Me puede todo el estigma que percibo hacia compañeras de andanzas bipolares o psicóticas o esquizofrénicas o lo que sea.
El autoestigma que subyace cada vez que nos planteamos la validez de nuestra experiencia como una reacción a un entorno hostil.
Caray, es que a muchas nos ha pasado lo que nos ha pasado porque no tuvimos más remedio, porque era la única manera de que despertáramos de según qué pesadilla, aunque para muchas otras fue el comienzo de otra más aterradora.
Me puede cada vez que nos creemos la patraña de que nuestra carga genética, tarada, hizo estragos. En una sociedad que, la mires como la mires, está enferma y, nos mires como nos mires, nos hace los más sanos seres humanos que la componen.
Me duele escuchar que tenemos latidos de más o de menos.
Me duele leer que nos culpamos de nuestra propia naturaleza y de nuestras andanzas. Aunque entiendo que cada una tiene su ritmo, su paso, su camino y sus alforjas. Y que cada trayecto es sagrado.

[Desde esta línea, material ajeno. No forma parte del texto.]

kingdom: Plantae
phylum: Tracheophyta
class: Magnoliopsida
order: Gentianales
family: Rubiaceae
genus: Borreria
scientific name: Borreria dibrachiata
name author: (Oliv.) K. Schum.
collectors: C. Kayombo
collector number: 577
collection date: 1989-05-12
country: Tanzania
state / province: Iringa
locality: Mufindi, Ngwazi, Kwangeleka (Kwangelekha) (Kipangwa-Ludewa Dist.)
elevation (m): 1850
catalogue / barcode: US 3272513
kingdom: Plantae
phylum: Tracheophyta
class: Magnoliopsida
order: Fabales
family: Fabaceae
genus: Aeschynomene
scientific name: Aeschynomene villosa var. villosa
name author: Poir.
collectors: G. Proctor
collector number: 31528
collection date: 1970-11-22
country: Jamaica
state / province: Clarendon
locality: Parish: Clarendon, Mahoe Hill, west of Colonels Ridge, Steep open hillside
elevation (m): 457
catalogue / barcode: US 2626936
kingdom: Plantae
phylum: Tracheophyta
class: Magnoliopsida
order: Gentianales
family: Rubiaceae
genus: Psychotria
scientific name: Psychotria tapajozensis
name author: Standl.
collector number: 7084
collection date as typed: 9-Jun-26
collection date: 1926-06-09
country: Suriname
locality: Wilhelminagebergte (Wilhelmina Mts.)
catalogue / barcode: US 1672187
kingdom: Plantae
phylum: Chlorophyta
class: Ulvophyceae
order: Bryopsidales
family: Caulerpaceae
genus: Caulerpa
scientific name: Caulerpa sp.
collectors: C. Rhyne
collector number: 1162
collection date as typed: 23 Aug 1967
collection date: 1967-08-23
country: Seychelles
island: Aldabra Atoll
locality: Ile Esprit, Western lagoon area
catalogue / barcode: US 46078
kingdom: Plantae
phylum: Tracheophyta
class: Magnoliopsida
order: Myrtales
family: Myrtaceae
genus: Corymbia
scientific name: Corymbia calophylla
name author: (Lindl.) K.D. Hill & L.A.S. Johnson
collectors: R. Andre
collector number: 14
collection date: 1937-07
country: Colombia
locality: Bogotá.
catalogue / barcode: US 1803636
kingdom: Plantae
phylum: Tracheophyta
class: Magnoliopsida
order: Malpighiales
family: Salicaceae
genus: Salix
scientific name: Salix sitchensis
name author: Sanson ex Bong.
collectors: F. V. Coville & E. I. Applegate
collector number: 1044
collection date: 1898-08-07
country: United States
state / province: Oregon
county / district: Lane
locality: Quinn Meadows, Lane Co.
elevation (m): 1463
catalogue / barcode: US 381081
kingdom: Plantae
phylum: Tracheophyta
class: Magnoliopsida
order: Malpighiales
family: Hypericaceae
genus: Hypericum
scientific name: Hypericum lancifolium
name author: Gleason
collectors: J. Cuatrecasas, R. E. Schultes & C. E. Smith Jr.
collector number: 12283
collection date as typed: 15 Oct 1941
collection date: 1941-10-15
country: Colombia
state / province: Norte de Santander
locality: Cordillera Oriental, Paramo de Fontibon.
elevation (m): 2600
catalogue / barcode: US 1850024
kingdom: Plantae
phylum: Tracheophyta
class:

Me flipa con qué ligereza nos miran como a seres de tercera quienes no han tomado ni un segundo en su vida en plantearse qué significa haber vivido según qué cosas.
Me flipa ver que hay gentes diversas que han madurado con pensamientos, palabras, obras y omisiones. Que demuestran con una tenacidad y una valentía que ya te gustaría tener a ti que nada ni nadie las va a parar. Y encima hay quien se atreve a tratarles de inválidos sociales, negándoles la más mínima de las oportunidades.
Me produce dolor de hígado ver que hay personas muy inteligentes que no acceden a según qué casillas del tablero porque ‘están locas’. Y que personas verdaderamente peligrosas estén tomando decisiones que nos afectan a todas las demás, pero que ni siquiera se les pone en duda. Que nuestras etiquetas se lancen como insultos cuando ya todo está perdido. Y que se confunda su psicopatía con nuestra realidad.
Me duele oír que, a menudo, los seres humanos verdaderamente rotos no son los que originalmente se rompieron, sino los que han estado sometidos a brebajes y pociones durante años de su vida, deshaciendo así cualquier oportunidad de compostura.
Me alucina la fuerza que percibo en personas que un día lo perdieron todo, y otro, y al siguiente, y al otro también. Y que se están reconstruyendo con una perseverancia tipo ciclista subiendo puertos de montaña. Y que quizá no brillarán según los estándares que nos ha marcado nuestra lente social tipo instagram, pero para mis ojos brillan más que tú y que yo.
Me da fuerza pensar que cada vez somos más las personas que levantamos la mirada de las puntas de nuestros zapatos y miramos al otro con la pupila limpia. Y que vemos al verdadero ser humano tras la falaz y perturbadora etiqueta diagnóstica que, por obra y gracia del destino, otro ser humano que nació, creció, estudió una carrera y se dejó convencer de que la psiquiatría tenía un buen marco para proporcionar la solución a los problemas de muchos otros seres humanos, convergió en su camino, tuvo a bien colgársela y fumarse un puro después.